Images of Ella Rosewood in "Eighth Dance" (1949) choreographed by Sybil Shearer. Photos by Chris Steele-Nicholson. 

 
 

Eighth Dance (1949)
Choreographed by Sybil Shearer
Staged by Ella Rosewood with permission of the Morrison-Shearer Foundation based on the film performance of “Mussorgsky as performed for the British Film Institute  - Six Solos, Choreographed and Danced by Sybil Shearer and Directed by Helen Balfour Morrison. Northbrook, IL: Sybil Shearer Studio, 1956."
Coached by Toby Nicholson, Morrison-Shearer Foundation Trustee  Danced by Ella Rosewood
Music by Mussorgsky, Pictures at an Exhibition
Costume by Cheryl Lovett after the original

This reconstruction was supported by the Morrison-Shearer Foundation.


Sybil Shearer (1912-2005) burst upon the modern dance scene in October 1941 in a solo debut at Carnegie Hall that received rave reviews and an award from critic John Martin as the year’s most promising solo choreographer. Already setting a radical new direction in modern dance, she came to believe that New York was no place to develop dance as an art.

In 1942 she left New York for the new Roosevelt College in Chicago, where she was given the freedom to work independently, close to nature, and in her own unorthodox way. Within a month of her arrival, she met Helen Balfour Morrison, the photographer who became her artistic collaborator for the next forty years. Thus began a career of one of the finest dancers of the 20th century, though deemed “elusive,” and “rarely seen.”

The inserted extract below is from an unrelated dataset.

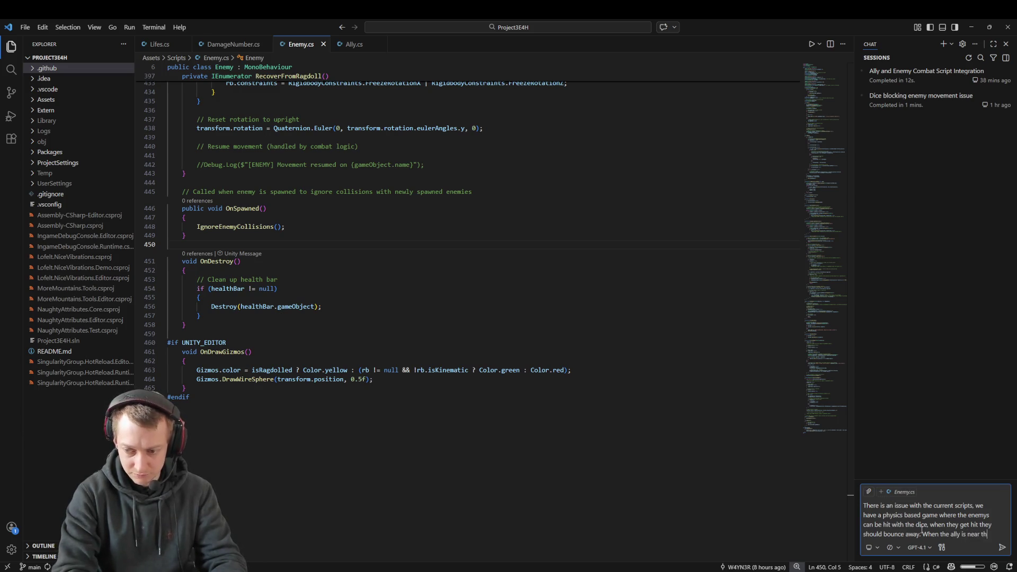
pyautogui.write('e allies em a')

Shearer formed the Morrison-Shearer Foundation in 1991 to perpetuate their artistic legacy. Under the auspices of the Foundation, she brought Susanne Linke, the German expressionist dancer, to Chicago in 1991 to perform at the Harold Washington Library. In 1993 she arranged a tour to Germany for the 20th anniversary of the Hamburg Ballet, whose director, John Neumeier, had been a member of the Sybil Shearer Company in the 1960s. In February 2005 she danced publicly for the last time at the Art Institute of Chicago, interpreting Matisse in the "Artists and Dance" program, just nine months before her death at the age of 93.